_HOW TO COMPLETE THIS TASK_
Convert the stretch from the line containing "megtörjék a globális" through the end of the items into a JSON array of strings, one string per line, omitting blank lines.
[[ SUPPLIED MATERIAL open ]]
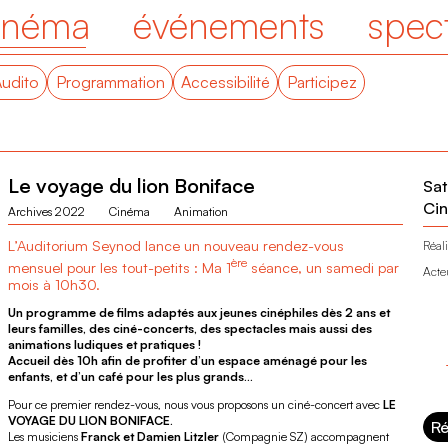
inéma
événements
spec
Audito
Programmation
Accessibilité
Participez
Le voyage du lion Boniface
Sat
Cin
Archives 2022
Cinéma
Animation
L’Auditorium Seynod lance un nouveau rendez-vous
Réali
ère
mensuel pour les tout-petits : Ma 1
séance, un samedi par
Acte
mois à 10h30.
Un programme de films adaptés aux jeunes cinéphiles dès 2 ans et
leurs familles, des ciné-concerts, des spectacles mais aussi des
animations ludiques et pratiques !
Accueil dès 10h afin de profiter d’un espace aménagé pour les
enfants, et d’un café pour les plus grands…
Pour ce premier rendez-vous, nous vous proposons un ciné-concert avec
LE
VOYAGE DU LION BONIFACE.
Ré
Les musiciens
Franck et Damien Litzler
(Compagnie SZ) accompagnent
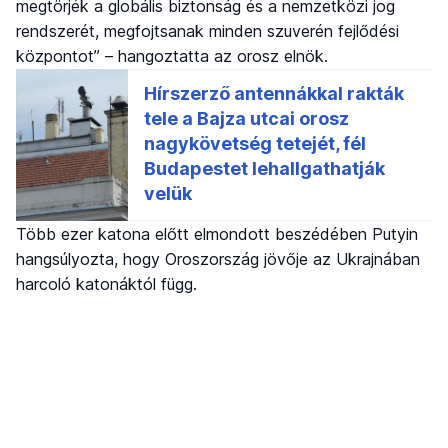
megtörjék a globális biztonság és a nemzetközi jog
rendszerét, megfojtsanak minden szuverén fejlődési
központot” – hangoztatta az orosz elnök.
Több ezer katona előtt elmondott beszédében Putyin
hangsúlyozta, hogy Oroszország jövője az Ukrajnában
harcoló katonáktól függ.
[[ SUPPLIED MATERIAL closed ]]
_ANSWER TO THIS TASK_
[
  "megtörjék a globális biztonság és a nemzetközi jog",
  "rendszerét, megfojtsanak minden szuverén fejlődési",
  "központot” – hangoztatta az orosz elnök.",
  "Több ezer katona előtt elmondott beszédében Putyin",
  "hangsúlyozta, hogy Oroszország jövője az Ukrajnában",
  "harcoló katonáktól függ."
]